• [Fragmento seleccionado]:
┌──

La conquista de la independencia es, por tanto, algo que celebrar, ya que abre las puertas de la felicidad humana, la harmonía entre los pueblos, y refleja la voluntad de las naciones al unísono de sus aspiraciones.

Pero estos conceptos no son universales. Pocos autores dudan que Navarra fue un estado independiente de iure y de facto durante mil años, desde que Eneko Aritza fue coronado en 824 hasta el verano de 1841. Es una realidad contundentemente documentada.

Debería ser algo fácil de escribir: “Navarra fue un estado independiente durante mil años”. Pero para algunos no es fácil de enunciar. En castellano se suele traducir así: “Navarra es una de las actuales comunidades autónomas españolas que durante algún tiempo disfrutó de un régimen jurídico propio”.

Legislación original

Lo voy a repetir para que resulte más fácil de decir: “Navarra fue un estado independiente durante diez siglos”. Es mucho lo que esto significa. Significa que, para asegurar su existencia como nación, la identidad y felicidad de sus habitantes y la preservación de sus libertades, este pueblo creó, defendió y mantuvo un estado durante mil años. Su territorio se extendía originalmente desde Atapuerca hasta Ribagorza. Prueba de ello son los torreones defensivos que se erigieron para defender sus fronteras. Entre 1035 y 1200 estados vecinos conquistaron sendos territorios al este y al oeste de la vieja Iruñea. El Príncipe de Viana lo describió así: “Utrimque roditur”, me roen por todas partes.

└──

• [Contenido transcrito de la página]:
┌──

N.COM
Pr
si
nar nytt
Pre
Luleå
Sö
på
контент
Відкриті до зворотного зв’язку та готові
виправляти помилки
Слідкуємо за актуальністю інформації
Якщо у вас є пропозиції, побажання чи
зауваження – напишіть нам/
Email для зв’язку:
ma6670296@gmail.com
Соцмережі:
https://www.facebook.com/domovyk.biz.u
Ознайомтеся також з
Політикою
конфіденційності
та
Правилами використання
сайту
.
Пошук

└──
┌──

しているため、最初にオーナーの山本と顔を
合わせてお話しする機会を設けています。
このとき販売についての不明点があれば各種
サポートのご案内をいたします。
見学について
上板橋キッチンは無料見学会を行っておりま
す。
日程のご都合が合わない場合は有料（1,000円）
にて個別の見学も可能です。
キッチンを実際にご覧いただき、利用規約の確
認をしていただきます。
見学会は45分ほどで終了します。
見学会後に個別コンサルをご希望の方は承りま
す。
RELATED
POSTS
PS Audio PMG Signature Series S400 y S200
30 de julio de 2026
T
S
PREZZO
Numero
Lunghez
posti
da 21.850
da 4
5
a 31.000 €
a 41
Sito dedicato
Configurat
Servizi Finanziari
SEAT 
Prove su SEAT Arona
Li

└──

Según el fragmento sobre la independencia de Navarra, ¿en qué año fue coronado Eneko Aritza?

En 824.